Jeffries emphasized the value of diversity, and said when that diversity is combined with the booming innovation economy, it is "a phenomenal thing to see."
He talked about protecting trade secrets from hostile foreign actors and the effort to "push the CLOUD Act over the finish line" in an effort to strike the right balance between protecting both privacy and innovation and competition.
Jeffries said patent disputes "should be resolved on the basis of the merits of the underlying claim, not based on the high cost of defending frivolous lawsuits," a comment that drew audience applause.
And, in a comment on the general tenor of Congress these days, said he hoped to be able to soon use the "thumbs up" emoji more.
Brooks said technology was about "making people happier." She said that at the end of the day, that is what her audience did.
She pointed out that she was from the generation that grew up with The Jetsons and its fictional robot dog, Astro, which today is a reality--she saw it at CES last year. Brooks asked for patience from her tech-savvy audience and acknowledged that some in Congress still needed some schooling on tech issues, as last week's Facebook hearings in the House and Senate demonstrated.
"We're catching up, so please bear with us," Brooks said.
She said that whether it is a biometric credit card or an IoT washing machine -- tech she saw at the CES on the Hill event this week -- "this is about making my life happy."

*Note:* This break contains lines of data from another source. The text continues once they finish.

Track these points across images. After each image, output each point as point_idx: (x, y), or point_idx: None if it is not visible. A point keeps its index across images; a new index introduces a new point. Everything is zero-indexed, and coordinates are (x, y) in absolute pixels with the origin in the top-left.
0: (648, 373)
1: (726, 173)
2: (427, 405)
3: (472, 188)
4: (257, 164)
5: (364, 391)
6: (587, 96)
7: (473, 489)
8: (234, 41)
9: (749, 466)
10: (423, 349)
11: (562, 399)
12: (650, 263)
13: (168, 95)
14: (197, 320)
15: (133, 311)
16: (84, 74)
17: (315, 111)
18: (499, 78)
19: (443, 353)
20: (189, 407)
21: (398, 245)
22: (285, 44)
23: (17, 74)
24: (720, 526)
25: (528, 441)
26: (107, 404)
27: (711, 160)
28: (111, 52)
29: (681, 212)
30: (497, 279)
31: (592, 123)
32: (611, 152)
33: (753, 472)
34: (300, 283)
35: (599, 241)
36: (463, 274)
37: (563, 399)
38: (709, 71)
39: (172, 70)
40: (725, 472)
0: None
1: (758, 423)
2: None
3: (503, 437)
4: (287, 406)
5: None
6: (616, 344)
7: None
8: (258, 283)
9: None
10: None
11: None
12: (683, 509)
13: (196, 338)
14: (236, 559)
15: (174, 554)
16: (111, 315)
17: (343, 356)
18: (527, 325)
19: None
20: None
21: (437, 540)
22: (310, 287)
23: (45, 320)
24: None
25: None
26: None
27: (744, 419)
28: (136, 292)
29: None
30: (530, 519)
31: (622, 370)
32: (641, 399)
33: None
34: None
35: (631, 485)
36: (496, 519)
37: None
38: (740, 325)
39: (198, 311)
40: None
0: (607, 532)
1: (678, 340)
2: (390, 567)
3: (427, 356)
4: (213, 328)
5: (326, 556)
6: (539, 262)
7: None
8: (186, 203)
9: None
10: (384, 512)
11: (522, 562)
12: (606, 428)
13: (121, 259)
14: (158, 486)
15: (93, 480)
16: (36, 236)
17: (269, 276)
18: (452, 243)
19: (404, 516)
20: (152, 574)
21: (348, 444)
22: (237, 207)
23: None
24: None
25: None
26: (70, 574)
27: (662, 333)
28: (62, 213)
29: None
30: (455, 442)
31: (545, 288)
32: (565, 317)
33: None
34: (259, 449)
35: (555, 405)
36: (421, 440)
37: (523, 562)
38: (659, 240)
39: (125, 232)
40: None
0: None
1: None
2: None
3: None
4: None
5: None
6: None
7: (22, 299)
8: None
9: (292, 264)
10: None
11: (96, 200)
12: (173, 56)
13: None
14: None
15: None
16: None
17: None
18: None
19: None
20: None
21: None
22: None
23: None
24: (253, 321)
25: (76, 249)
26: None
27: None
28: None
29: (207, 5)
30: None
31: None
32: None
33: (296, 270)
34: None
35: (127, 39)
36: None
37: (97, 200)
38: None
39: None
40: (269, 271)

Brooks also put in a plug for rural broadband deployment as key to avoiding a world of digital haves and have-nots. She said it is not just a rural issue. "We have to make sure this technology is not leaving anybody behind."
The Austrian ambassador Wolfgang Waldner -- who was among a quartet of ambassadors in attendance whose countries were being saluted for their tech-forward policies -- briefly brought up its trade surplus, then averred, in one of those veiled tariff references, that perhaps "we should not brag about too much these days."
Among the attendees was FCC commissioner Mignon Clyburn, fresh from her surprise announcement earlier in the day that she would be exiting the commission, though it was a surprise only in timing since her departure had been a subject of speculation for months.
The proceedings were paused for a moment of remembrance for former First Lady Barbara Bush, who died Tuesday at 92.